GESELL, District Judge.
Defendant's petition to remand this cause to the Court of General Sessions is denied.
The Court of General Sessions is not a federal court within the meaning of 28 U.S.C. § 451. Tate v. United States, 123 U.S. App. D.C. 261, 359 F.2d 245, 251 (1966). It is the counterpart of a state court and has, by Act of Congress, limited jurisdiction. Ridgley v. United States, D.C. Mun.
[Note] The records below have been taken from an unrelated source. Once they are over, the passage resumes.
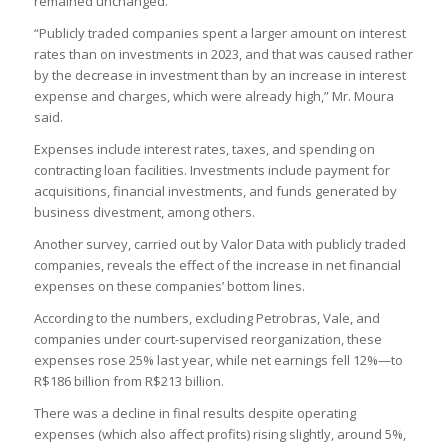
remained unchanged.
“Publicly traded companies spent a larger amount on interest
rates than on investments in 2023, and that was caused rather
by the decrease in investment than by an increase in interest
expense and charges, which were already high,” Mr. Moura
said.
Expenses include interest rates, taxes, and spending on
contracting loan facilities. Investments include payment for
acquisitions, financial investments, and funds generated by
business divestment, among others.
Another survey, carried out by Valor Data with publicly traded
companies, reveals the effect of the increase in net financial
expenses on these companies’ bottom lines.
According to the numbers, excluding Petrobras, Vale, and
companies under court-supervised reorganization, these
expenses rose 25% last year, while net earnings fell 12%—to
R$186 billion from R$213 billion.
There was a decline in final results despite operating
expenses (which also affect profits) rising slightly, around 5%,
App., 45 A. 2d 475 (1945).
Numerous decisions in this jurisdiction have recognized the rule that generally prevails throughout the federal system that in cases involving federal officers, where defenses are available arising from their federal duties, the right of removal to the federal court is absolute. See, e.g., Brown v. Weschler, 135 F. Supp. 622, 624 (D.D.C. 1955); Lemley v. Mitchell, 304 F. Supp. 1271 (D.D.C. 1969). This broad doctrine has no exceptions and is a recognition of federal supremacy. Willingham v. Morgan, 395 U.S. 402, 89 S. Ct. 1813, 23 L. Ed. 2d 396 (1969). It makes no difference whether the action sought to be removed is criminal, civil, ancillary or sui generis. North Carolina v. Carr, 386 F.2d 129 (4th Cir. 1967). The purpose of 28 U.S.C. § 1442(a)(1) is to ensure that federal officers or agents shall not be forced to answer for conduct assertedly within their duty in any court except a federal court. The Director of the Federal Bureau of Investigation and other federal officers, agents and employees affected by the second ordering paragraph of Judge Alexander's Order of November 10, 1970, may remove the proceeding against themselves to the District Court. Removal of this aspect of the litigation has occurred on proper petition and this aspect of the proceedings stands removed.
There shall be no further proceedings in the matter which has been removed without further order of this Court and counsel are requested to appear for a status conference on December 15, 1970, at 9:30 a.m.